Data extracted from a collection
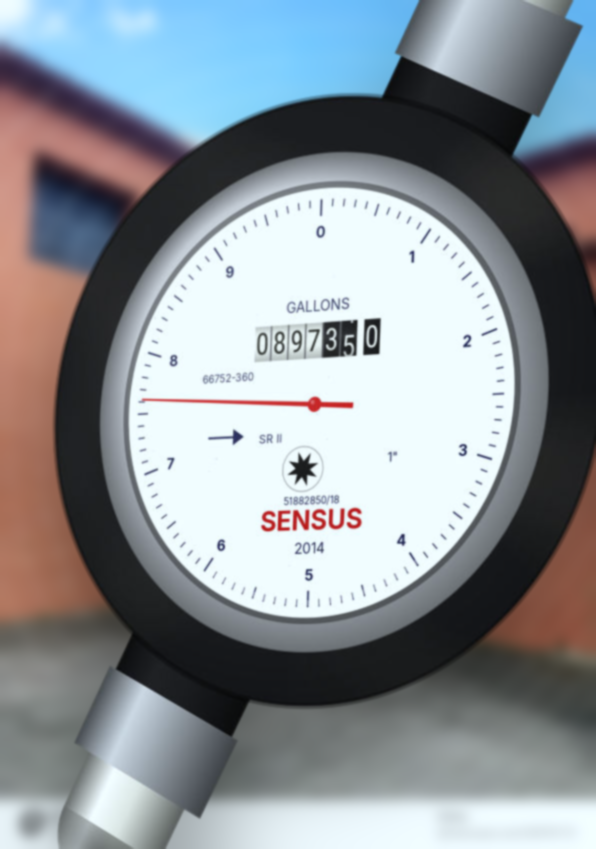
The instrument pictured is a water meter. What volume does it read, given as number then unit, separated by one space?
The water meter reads 897347.6 gal
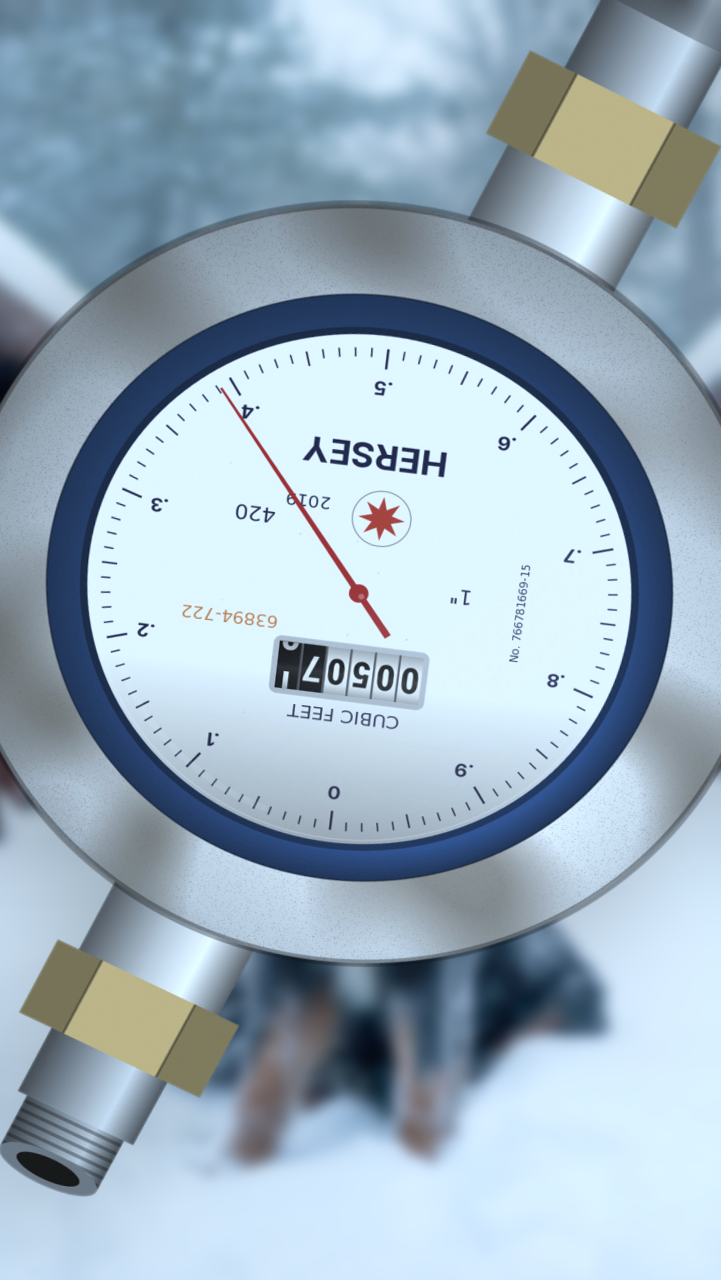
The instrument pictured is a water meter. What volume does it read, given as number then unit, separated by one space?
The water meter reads 5071.39 ft³
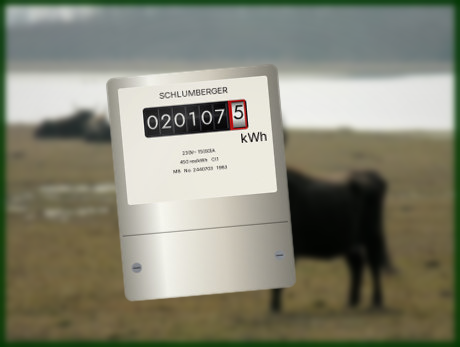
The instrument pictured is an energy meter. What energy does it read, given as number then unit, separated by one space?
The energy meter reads 20107.5 kWh
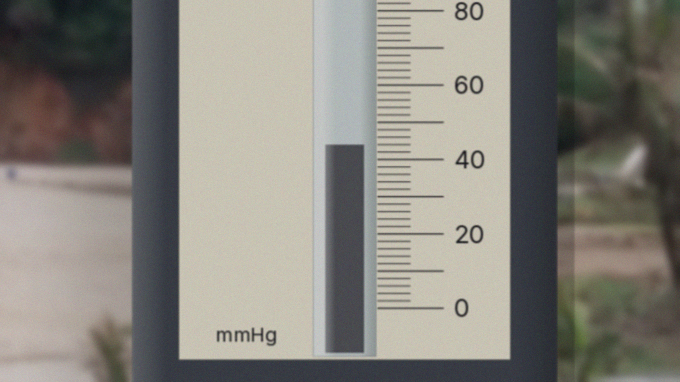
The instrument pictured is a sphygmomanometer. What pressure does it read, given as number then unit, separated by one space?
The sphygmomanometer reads 44 mmHg
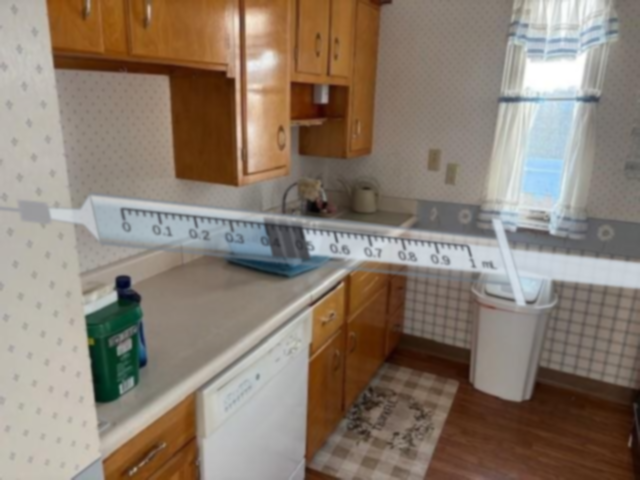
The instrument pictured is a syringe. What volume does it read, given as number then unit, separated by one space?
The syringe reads 0.4 mL
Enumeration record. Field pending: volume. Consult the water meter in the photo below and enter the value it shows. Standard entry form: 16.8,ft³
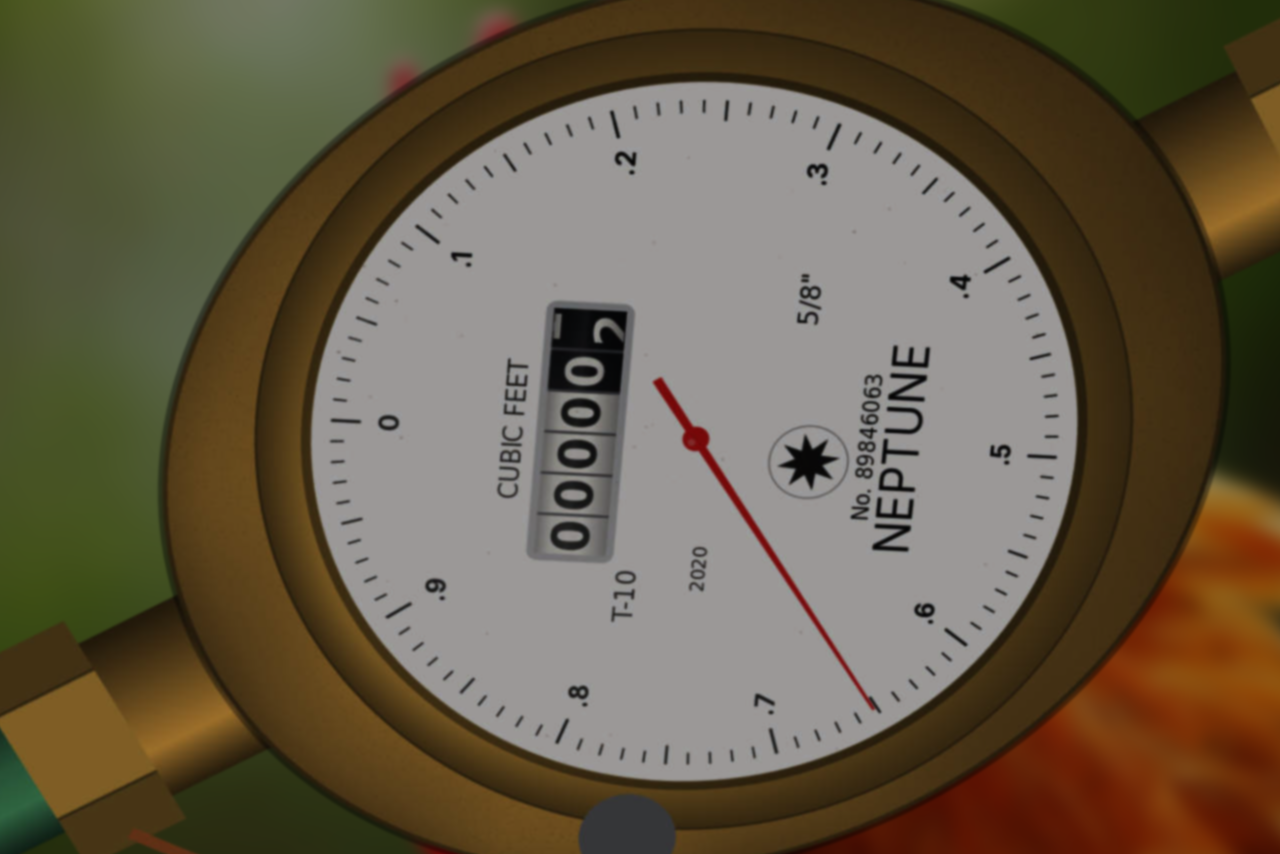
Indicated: 1.65,ft³
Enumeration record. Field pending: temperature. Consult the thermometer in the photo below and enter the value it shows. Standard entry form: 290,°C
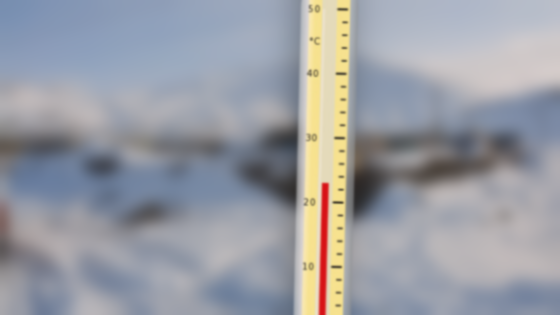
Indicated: 23,°C
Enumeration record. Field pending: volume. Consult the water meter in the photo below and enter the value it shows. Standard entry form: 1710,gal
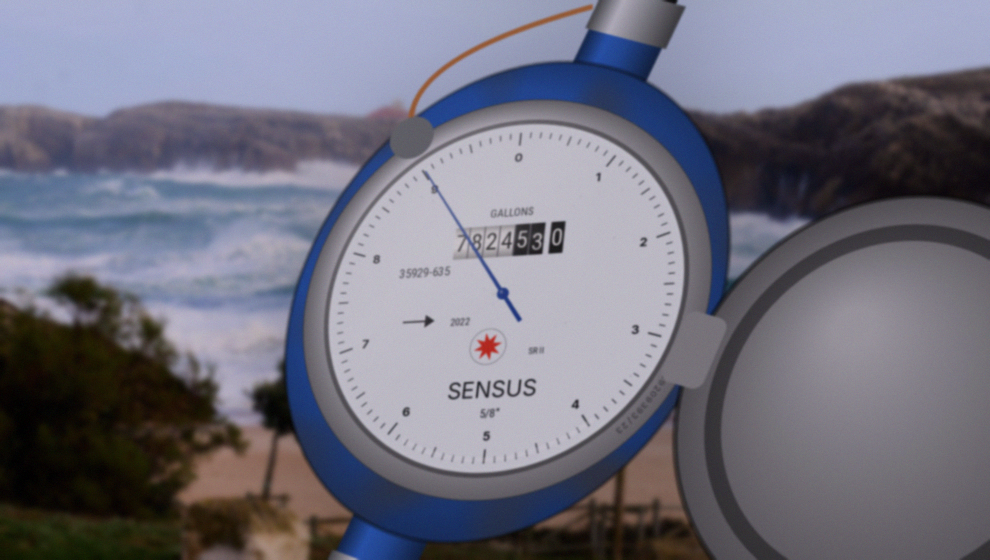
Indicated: 7824529.0,gal
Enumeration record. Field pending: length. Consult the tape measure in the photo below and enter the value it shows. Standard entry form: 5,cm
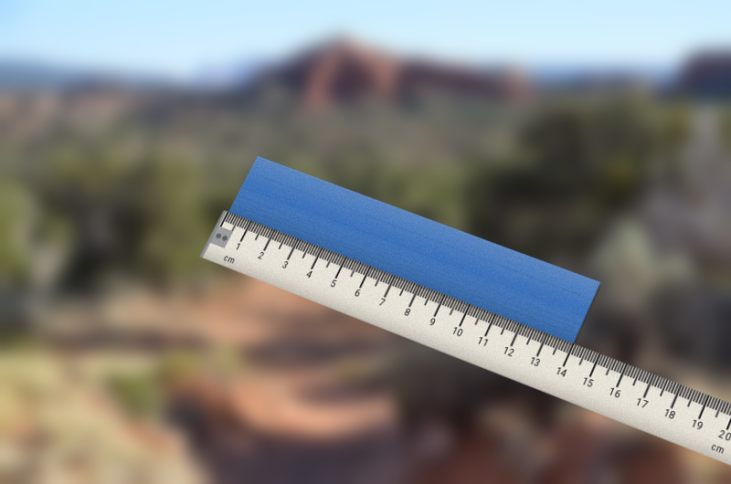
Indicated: 14,cm
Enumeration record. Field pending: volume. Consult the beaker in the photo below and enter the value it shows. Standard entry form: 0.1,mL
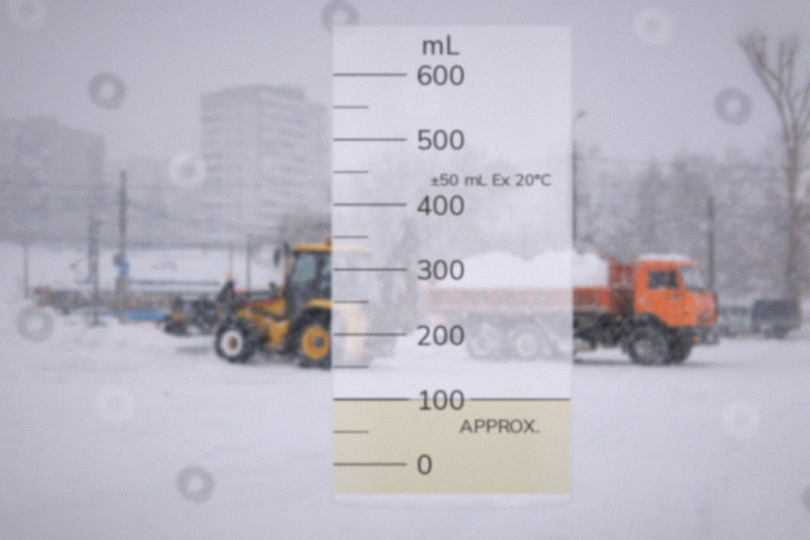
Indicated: 100,mL
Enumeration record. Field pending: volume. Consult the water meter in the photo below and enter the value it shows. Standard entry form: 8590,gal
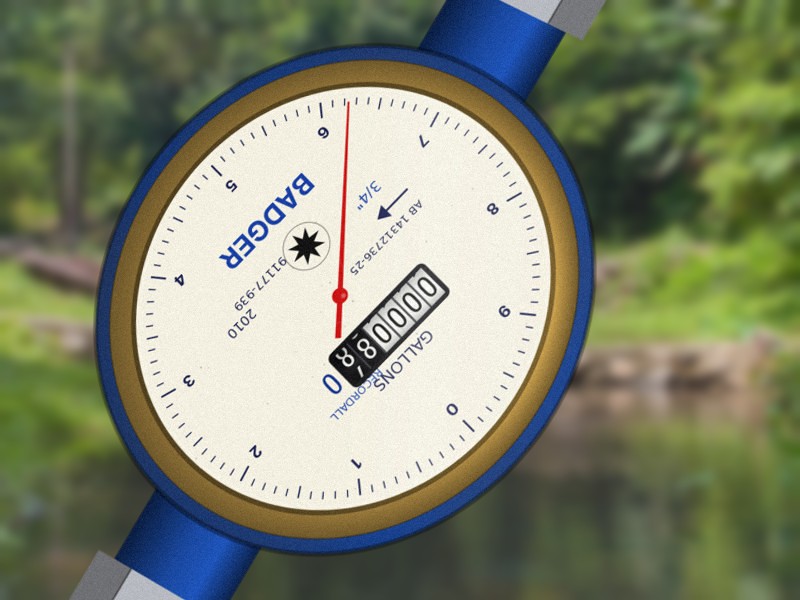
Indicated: 876.2,gal
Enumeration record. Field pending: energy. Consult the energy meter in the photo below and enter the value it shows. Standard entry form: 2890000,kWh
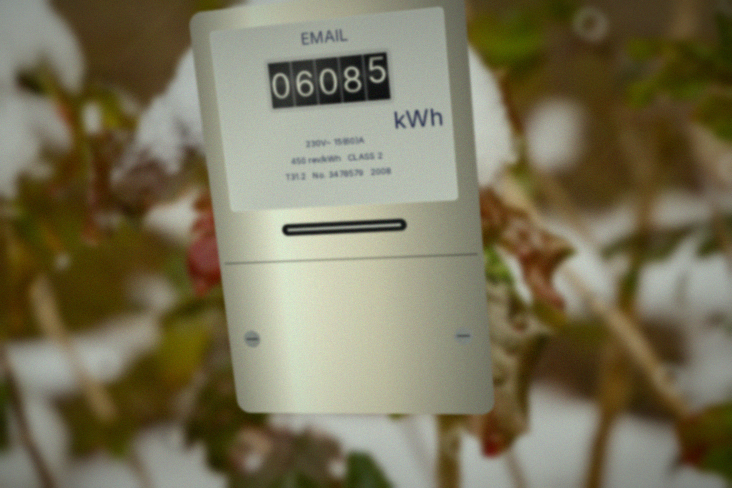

ACTION ITEM —
Write out all the items above again with "Field pending" replaced by "Missing field" and nothing else changed. Omit the pictures.

SOLUTION FOR THIS EXERCISE —
The instrument pictured is a water meter. What volume does it read, given as number then unit, separated by one space?
The water meter reads 897347.6 gal
The instrument pictured is a water meter. What volume does it read, given as number then unit, separated by one space?
The water meter reads 5071.39 ft³
The instrument pictured is an energy meter. What energy does it read, given as number then unit, separated by one space?
The energy meter reads 20107.5 kWh
The instrument pictured is a sphygmomanometer. What pressure does it read, given as number then unit, separated by one space?
The sphygmomanometer reads 44 mmHg
The instrument pictured is a syringe. What volume does it read, given as number then unit, separated by one space?
The syringe reads 0.4 mL
Enumeration record. Missing field: volume. Consult the water meter in the photo below and enter the value it shows. Standard entry form: 16.8,ft³
Indicated: 1.65,ft³
Enumeration record. Missing field: temperature. Consult the thermometer in the photo below and enter the value it shows. Standard entry form: 290,°C
Indicated: 23,°C
Enumeration record. Missing field: volume. Consult the water meter in the photo below and enter the value it shows. Standard entry form: 1710,gal
Indicated: 7824529.0,gal
Enumeration record. Missing field: length. Consult the tape measure in the photo below and enter the value it shows. Standard entry form: 5,cm
Indicated: 14,cm
Enumeration record. Missing field: volume. Consult the beaker in the photo below and enter the value it shows. Standard entry form: 0.1,mL
Indicated: 100,mL
Enumeration record. Missing field: volume. Consult the water meter in the photo below and enter the value it shows. Standard entry form: 8590,gal
Indicated: 876.2,gal
Enumeration record. Missing field: energy. Consult the energy meter in the photo below and enter the value it shows. Standard entry form: 2890000,kWh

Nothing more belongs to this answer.